→ DATASET RECORDS:
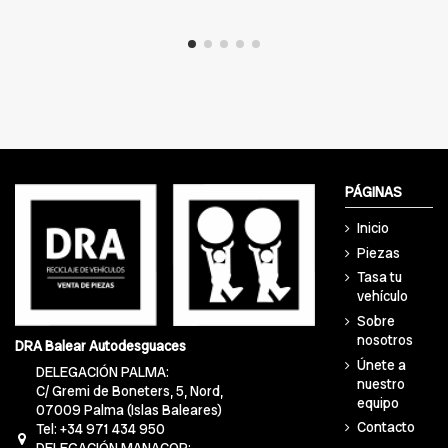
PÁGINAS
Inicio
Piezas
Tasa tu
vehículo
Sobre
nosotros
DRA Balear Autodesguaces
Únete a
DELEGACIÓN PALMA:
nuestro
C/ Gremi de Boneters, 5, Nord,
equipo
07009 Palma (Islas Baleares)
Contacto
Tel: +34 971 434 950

---

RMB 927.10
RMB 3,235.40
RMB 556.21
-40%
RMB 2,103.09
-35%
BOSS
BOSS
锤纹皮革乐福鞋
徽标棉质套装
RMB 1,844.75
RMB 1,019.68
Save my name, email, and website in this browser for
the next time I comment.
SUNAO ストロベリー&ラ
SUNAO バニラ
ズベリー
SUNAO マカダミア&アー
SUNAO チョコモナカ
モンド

→ PROBLEM STATEMENT:
Select every line of the records that contains the word "SUNAO" and copy each one.

→ EXERCISE SOLUTION:
SUNAO ストロベリー&ラ
SUNAO バニラ
SUNAO マカダミア&アー
SUNAO チョコモナカ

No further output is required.